# india ink



## ahoiberg (Oct 9, 2007)

i read somewhere that you should NOT use india inks in your fountain pens. however, the only bottle of "fountain" ink at my local craft store was in fact, india fountain ink. should i ditch it and go with quink or something a little better?

also, is there something in india inks that make them undesirable?

thanks.


----------



## Radman (Oct 9, 2007)

Ditch the india!!!!!!!!
Quink is just fine, I use it quite often.  Different inks may be available at your local stationary store.  If not, there's an abundance online.
[8D]


----------



## jeffj13 (Oct 9, 2007)

Do not use india ink.  It will clog your feed.

I would buy from one of the reputable dealers that have been mentioned here in the past.  I personally like Pear Tree Pens.

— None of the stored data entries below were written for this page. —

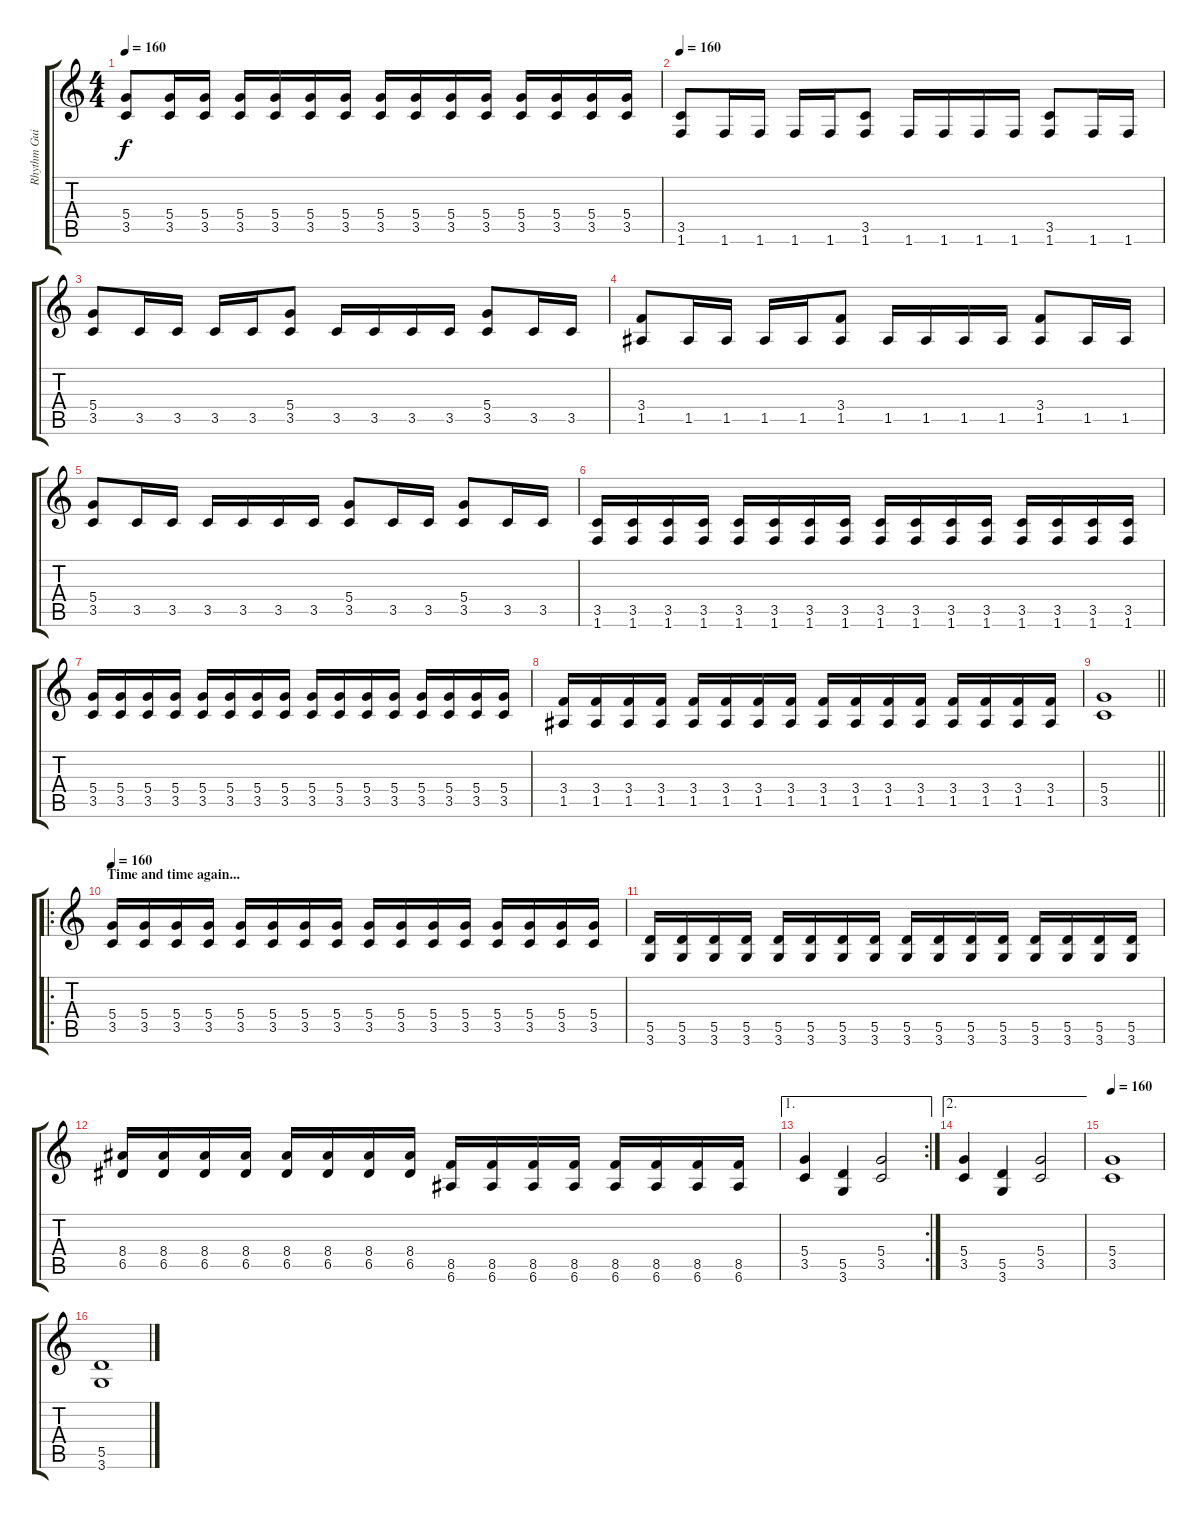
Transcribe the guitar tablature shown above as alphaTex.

\track ("Rhythm Guitar" "Rhythm Gui") {instrument distortionguitar}
\staff {score tabs}
\tuning (E4 B3 G3 D3 A2 E2) {hide}
\ts (4 4)
\tempo 160
\clef g2
\ks c
(5.4 3.5).8{dy f} (5.4 3.5).16 (5.4 3.5).16 (5.4 3.5).16 (5.4 3.5).16 (5.4 3.5).16 (5.4 3.5).16 (5.4 3.5).16 (5.4 3.5).16 (5.4 3.5).16 (5.4 3.5).16 (5.4 3.5).16 (5.4 3.5).16 (5.4 3.5).16 (5.4 3.5).16 |
\tempo 160
(3.5 1.6).8 1.6.16 1.6.16 1.6.16 1.6.16 (3.5 1.6).8 1.6.16 1.6.16 1.6.16 1.6.16 (3.5 1.6).8 1.6.16 1.6.16 |
(5.4 3.5).8 3.5.16 3.5.16 3.5.16 3.5.16 (5.4 3.5).8 3.5.16 3.5.16 3.5.16 3.5.16 (5.4 3.5).8 3.5.16 3.5.16 |
(3.4 1.5).8 1.5.16 1.5.16 1.5.16 1.5.16 (3.4 1.5).8 1.5.16 1.5.16 1.5.16 1.5.16 (3.4 1.5).8 1.5.16 1.5.16 |
(5.4 3.5).8 3.5.16 3.5.16 3.5.16 3.5.16 3.5.16 3.5.16 (5.4 3.5).8 3.5.16 3.5.16 (5.4 3.5).8 3.5.16 3.5.16 |
(3.5 1.6).16 (3.5 1.6).16 (3.5 1.6).16 (3.5 1.6).16 (3.5 1.6).16 (3.5 1.6).16 (3.5 1.6).16 (3.5 1.6).16 (3.5 1.6).16 (3.5 1.6).16 (3.5 1.6).16 (3.5 1.6).16 (3.5 1.6).16 (3.5 1.6).16 (3.5 1.6).16 (3.5 1.6).16 |
(5.4 3.5).16 (5.4 3.5).16 (5.4 3.5).16 (5.4 3.5).16 (5.4 3.5).16 (5.4 3.5).16 (5.4 3.5).16 (5.4 3.5).16 (5.4 3.5).16 (5.4 3.5).16 (5.4 3.5).16 (5.4 3.5).16 (5.4 3.5).16 (5.4 3.5).16 (5.4 3.5).16 (5.4 3.5).16 |
(3.4 1.5).16 (3.4 1.5).16 (3.4 1.5).16 (3.4 1.5).16 (3.4 1.5).16 (3.4 1.5).16 (3.4 1.5).16 (3.4 1.5).16 (3.4 1.5).16 (3.4 1.5).16 (3.4 1.5).16 (3.4 1.5).16 (3.4 1.5).16 (3.4 1.5).16 (3.4 1.5).16 (3.4 1.5).16 |
\barLineRight lightlight
(5.4 3.5).1 |
\ro
\section ("" "Time and time again...")
\tempo 160
(5.4 3.5).16 (5.4 3.5).16 (5.4 3.5).16 (5.4 3.5).16 (5.4 3.5).16 (5.4 3.5).16 (5.4 3.5).16 (5.4 3.5).16 (5.4 3.5).16 (5.4 3.5).16 (5.4 3.5).16 (5.4 3.5).16 (5.4 3.5).16 (5.4 3.5).16 (5.4 3.5).16 (5.4 3.5).16 |
(5.5 3.6).16 (5.5 3.6).16 (5.5 3.6).16 (5.5 3.6).16 (5.5 3.6).16 (5.5 3.6).16 (5.5 3.6).16 (5.5 3.6).16 (5.5 3.6).16 (5.5 3.6).16 (5.5 3.6).16 (5.5 3.6).16 (5.5 3.6).16 (5.5 3.6).16 (5.5 3.6).16 (5.5 3.6).16 |
(8.4 6.5).16 (8.4 6.5).16 (8.4 6.5).16 (8.4 6.5).16 (8.4 6.5).16 (8.4 6.5).16 (8.4 6.5).16 (8.4 6.5).16 (8.5 6.6).16 (8.5 6.6).16 (8.5 6.6).16 (8.5 6.6).16 (8.5 6.6).16 (8.5 6.6).16 (8.5 6.6).16 (8.5 6.6).16 |
\ae 1
\rc 2
(5.4 3.5).4 (5.5 3.6).4 (5.4 3.5).2 |
\ae 2
(5.4 3.5).4 (5.5 3.6).4 (5.4 3.5).2 |
\tempo 160
(5.4 3.5).1 |
(5.5 3.6).1
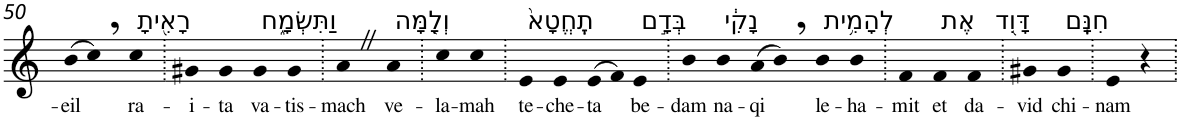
**kern	**text
*part1	*part1
*staff1	*staff1
*I"Piano	*
*I'Pno	*
!!LO:PB:g=z
*clefG2	*
*k[]	*
=50	=50
!	!LO:LY:b
(>8b	-eil
8cc,)	.
!LO:TX:a:t=רָאִ֖יתָ	!
!	!LO:LY:b
4cc	ra-
=51.	=51.
!	!LO:LY:b
4g#X	-i-
!	!LO:LY:b
4g#	-ta
!LO:TX:a:t=וַתִּשְׂמָ֑ח	!
!	!LO:LY:b
4g#	va-
!	!LO:LY:b
4g#	-tis-
=52.	=52.
!	!LO:LY:b
4aZ	-mach
!LO:TX:a:t=וְלָ֤מָּה	!
!	!LO:LY:b
4a	ve-
=53.	=53.
!	!LO:LY:b
4cc	-la-
!	!LO:LY:b
4cc	-mah
=54.	=54.
!LO:TX:a:t=תֶֽחֱטָא֙	!
!	!LO:LY:b
4e	te-
!	!LO:LY:b
4e	-che-
!	!LO:LY:b
(>8e	-ta
8f)	.
!LO:TX:a:t=בְּדָ֣ם	!
!	!LO:LY:b
4e	be-
=55.	=55.
!	!LO:LY:b
4b	-dam
!LO:TX:a:t=נָקִ֔י	!
!	!LO:LY:b
4b	na-
!	!LO:LY:b
(>8a	-qi
8b,)	.
!LO:TX:a:t=לְהָמִ֥ית	!
!	!LO:LY:b
4b	le-
!	!LO:LY:b
4b	-ha-
=56.	=56.
!	!LO:LY:b
4f	-mit
!LO:TX:a:t=אֶת	!
!	!LO:LY:b
4f	et
!LO:TX:a:t=דָּוִ֖ד	!
!	!LO:LY:b
4f	da-
=57.	=57.
!	!LO:LY:b
4g#X	-vid
!LO:TX:a:t=חִנָּֽם	!
!	!LO:LY:b
4g#	chi-
=58.	=58.
!	!LO:LY:b
4e	-nam
4r	.
=.	=.
*-	*-
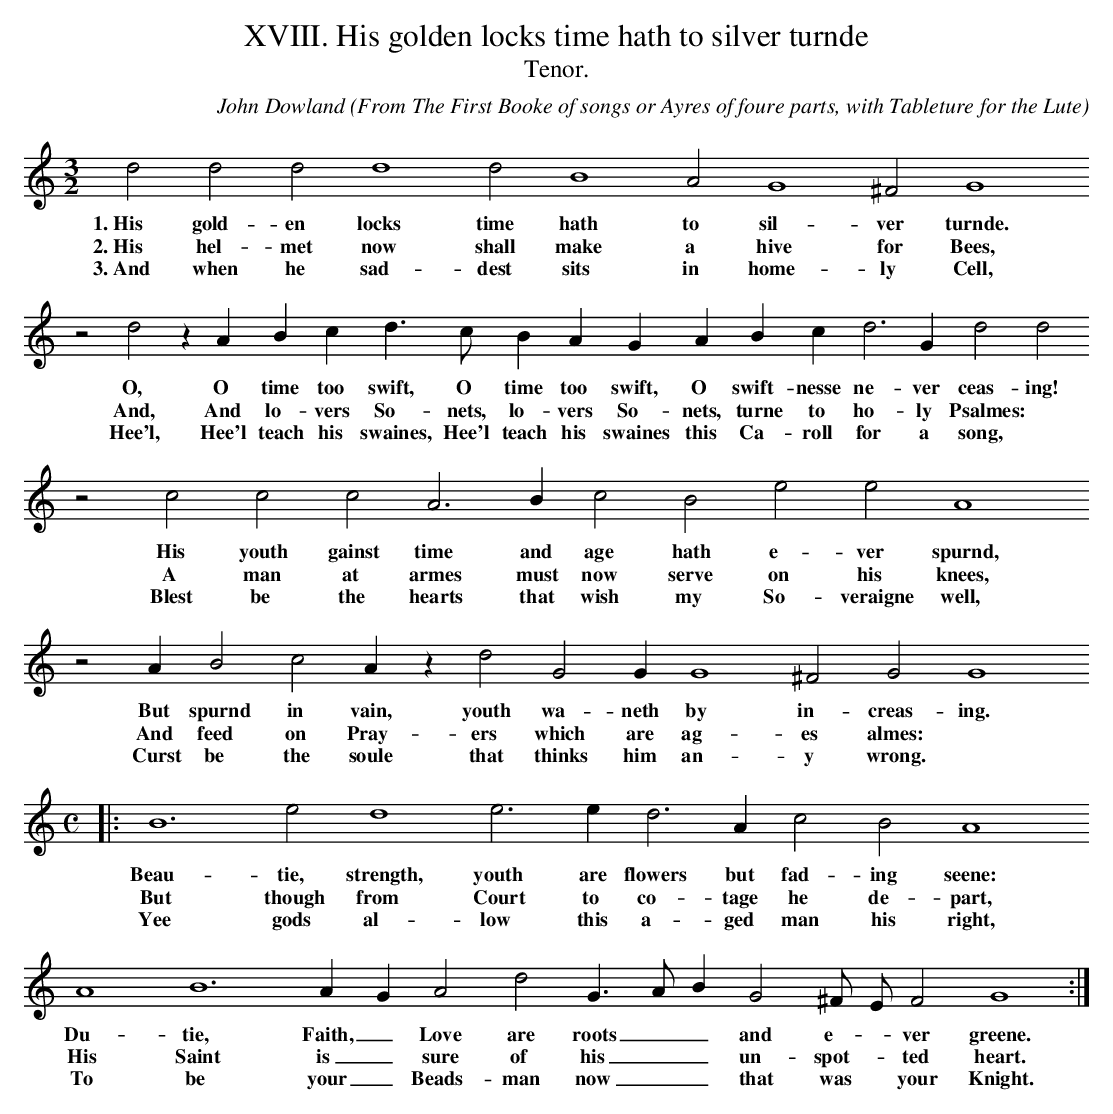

If you are on the impatient side, you can head to your local Staples and pick up some Waterman cartridges.

jeff


----------



## wdcav1952 (Oct 9, 2007)

Try Staples or a similar store.  They usually have Quink, and as mentioned it is an excellent fountain pen ink.


----------



## Narwhale (Oct 9, 2007)

India ink is a suspension  of fluid and particles. The particles clob foutain pen feeds and/or nibs.
Regular ink sutable for a foutain pen is a solution, which will not separate.
Don't use the india ink in a foutain pen, you are inviting trouble.
Rich S.


----------